JEDDAH, SAUDI ARABIA – The Board of Executive Directors (BED) of the Islamic Development Bank (IsDB) approved to finance projects worth US$800 million for improving the living conditions of the people in member countries and attaining Sustainable Development Goals (SDGs).
IsDB President Dr. Mohammed Al-Jasser said that the projects were approved by BED, at its 352nd meeting in Jeddah, in key sectors such as energy, education, health and transport.
He said this will contribute to ameliorating the socio-economic challenges faced by the people and will accelerate the pace of achieving significant SDG targets.
He added that IsDB had made an emergency intervention to support the communities affected by the conflict in Sudan.
Al-Jasser said the contributions of the IsDB and the Islamic Solidarity Fund for Development (ISFD) are a multi-sectoral emergency response and provide life-saving support to approximately 125,000 people affected by the sudden outbreak of conflict in Sudan.
IsDB contributes US$195 million (182.26 million euros) to the Republic of Côte d’Ivoire and US$43 million (40.25 million euros) to the Republic of Senegal to improve transportation.

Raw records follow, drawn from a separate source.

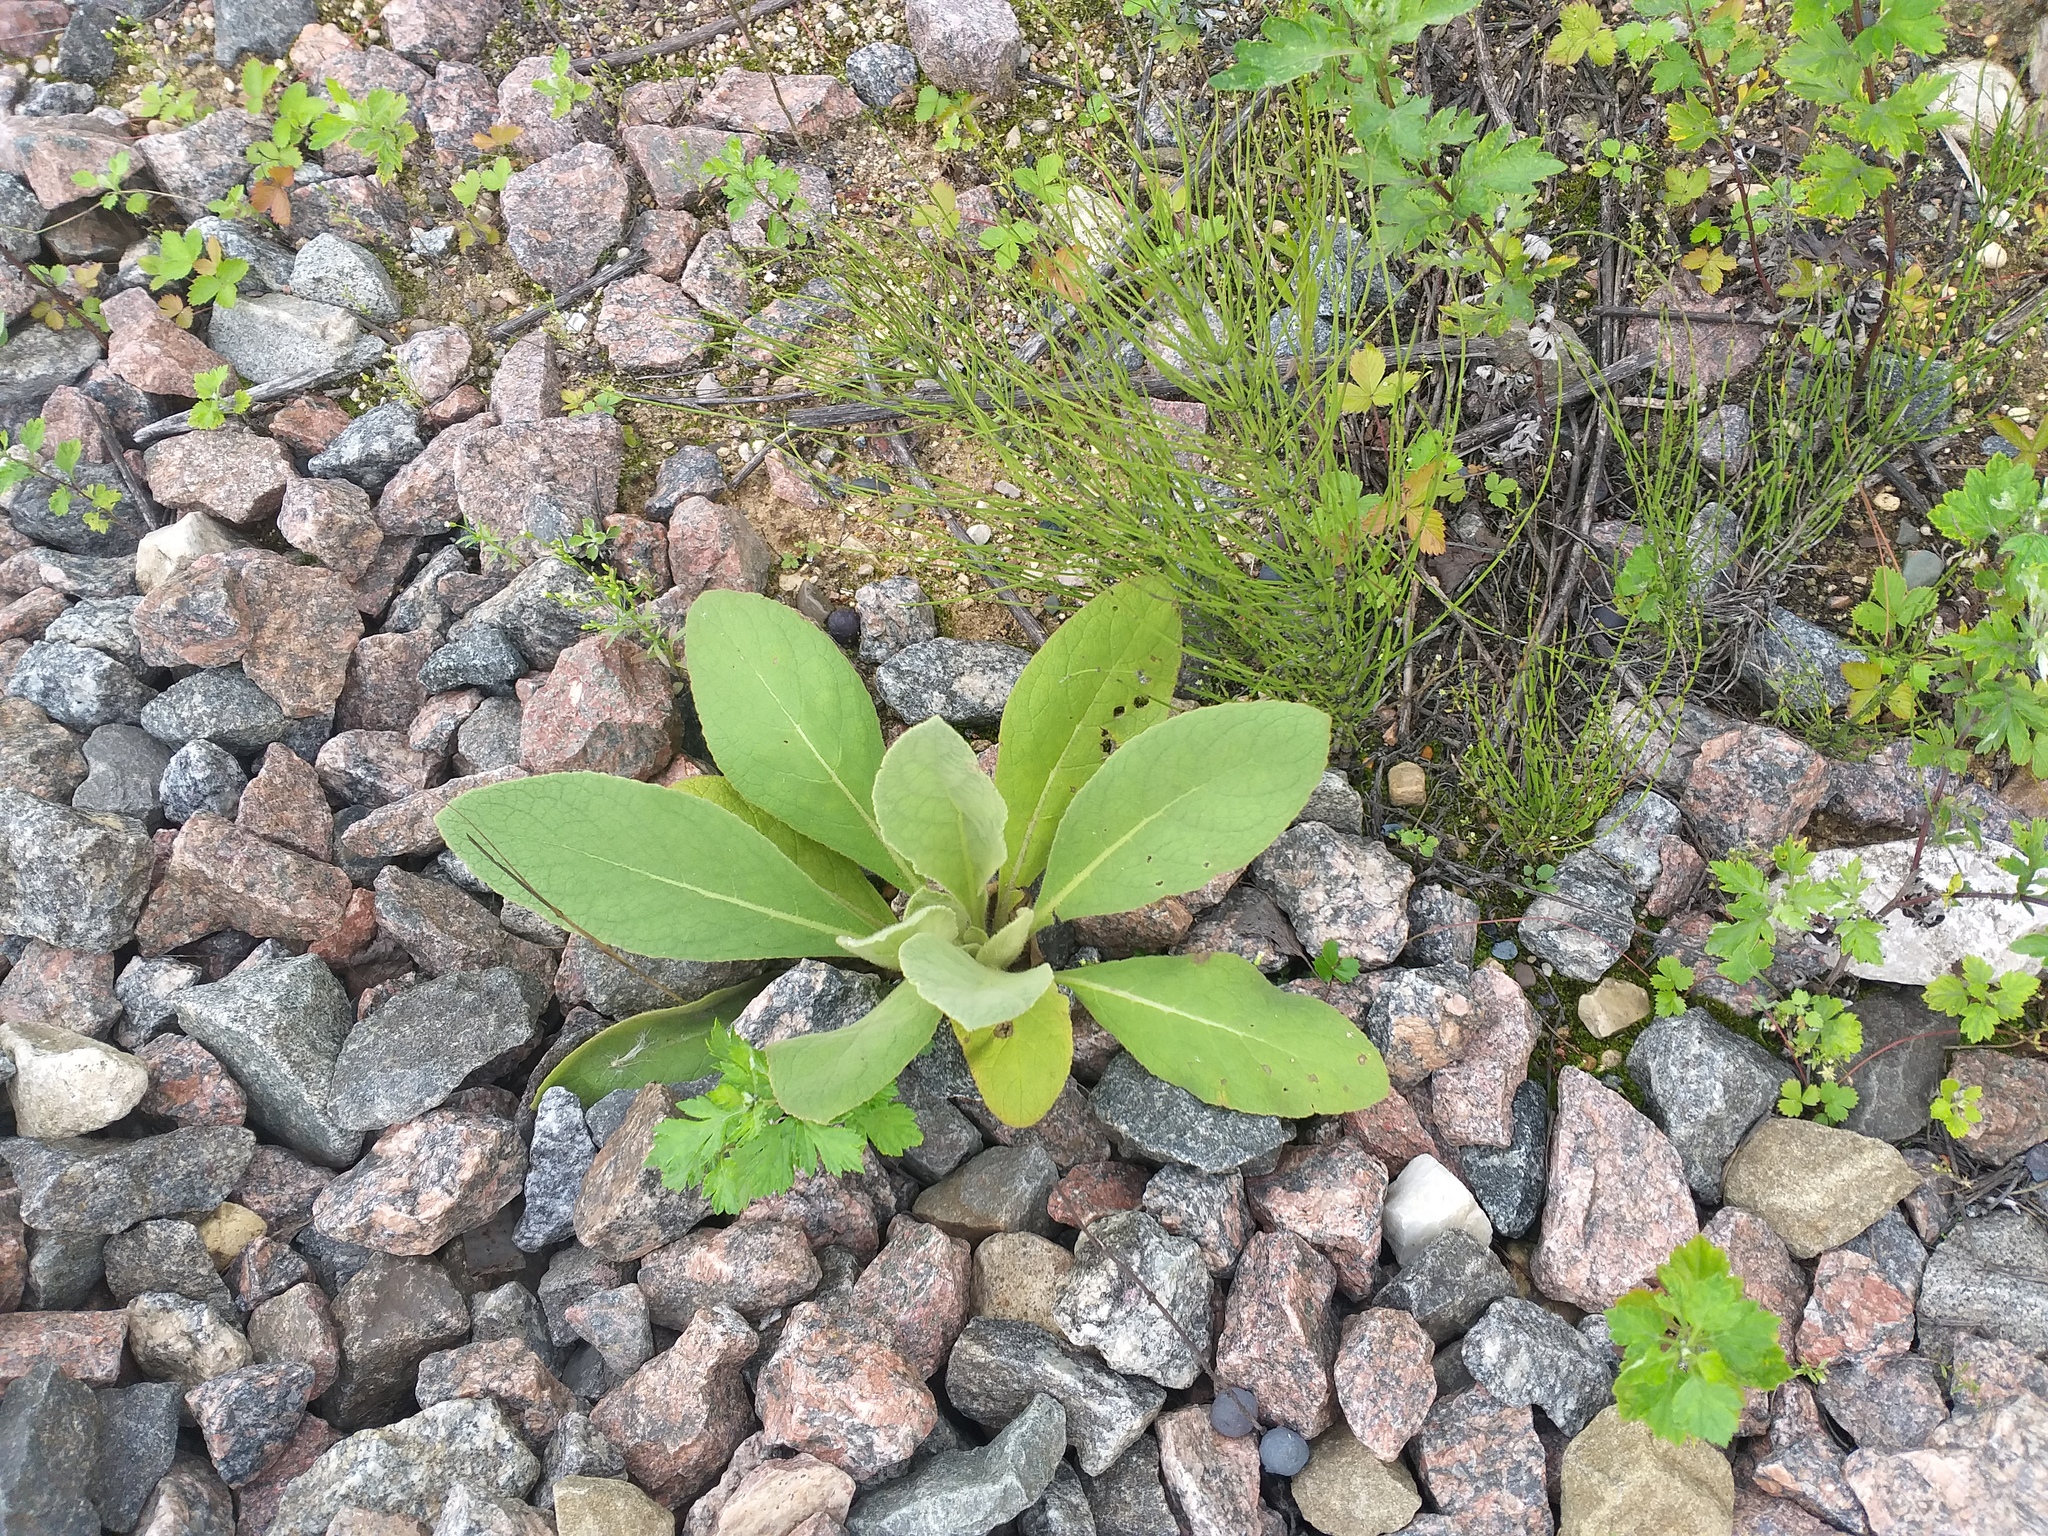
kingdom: Plantae
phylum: Tracheophyta
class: Magnoliopsida
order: Lamiales
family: Scrophulariaceae
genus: Verbascum
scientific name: Verbascum thapsus
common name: Common mullein
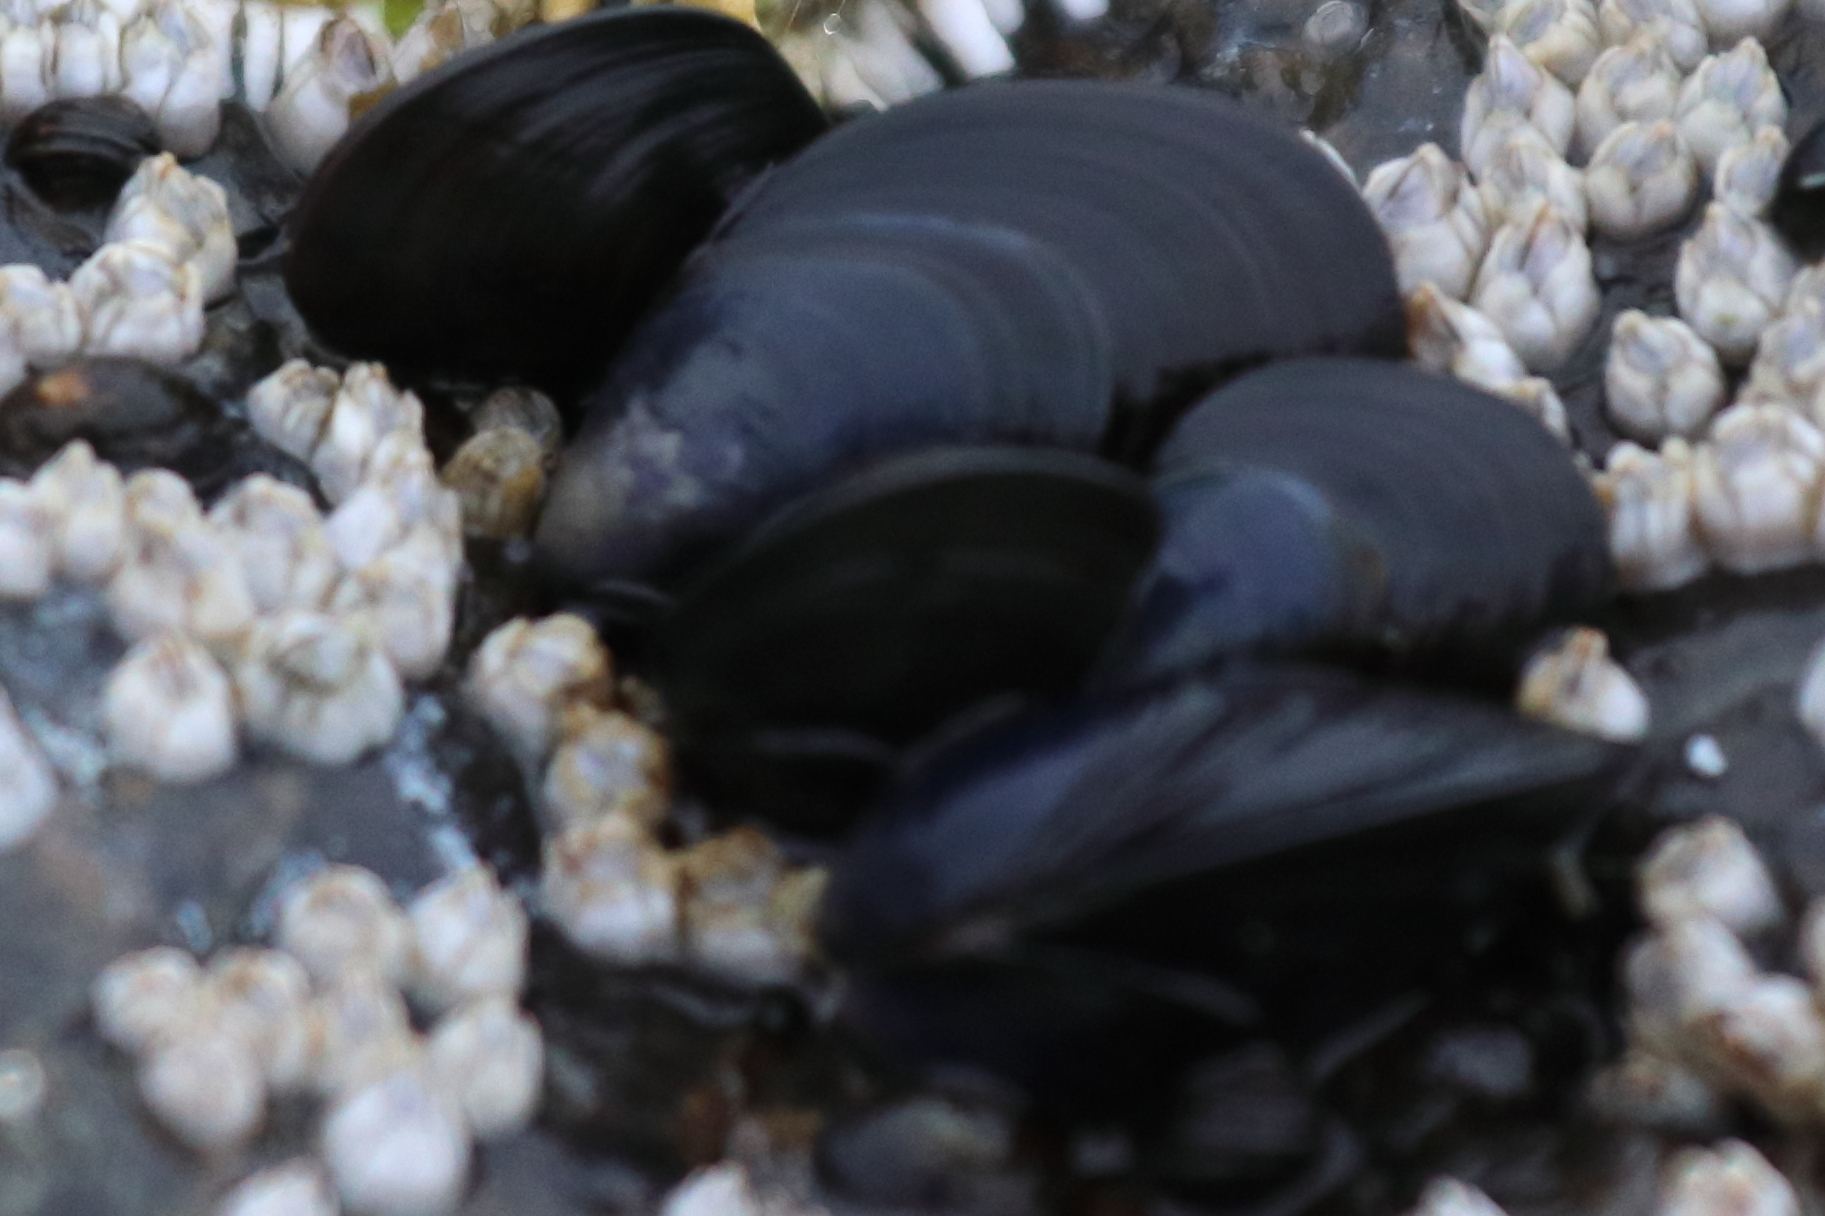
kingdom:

IsDB allocateS $40 million and US$51 million (48.05 million euros) to finance two projects aimed at improving the water, sanitation and health sectors in the Republic of Guinea.
The bank also gives US$49.8 million (46.57 million euros) to the Islamic Republic of Mauritania and $19.8 million to the Republic of Mozambique to improve access to quality education in these two countries.
The BED also approved $200 million for Bahrain and 61.9 million euros to Nigeria to boost electricity transmission and innovation in the energy and information technology sectors.
The bank also approved 128.17 million euros to the Togolese Republic to improve infrastructure; $1.5 million to Sudan to support the people most affected by the conflict.
Al-Jasser described the projects approved by the BED as transformative, saying that they “will significantly impact the attainment of the SDGs’ objectives”.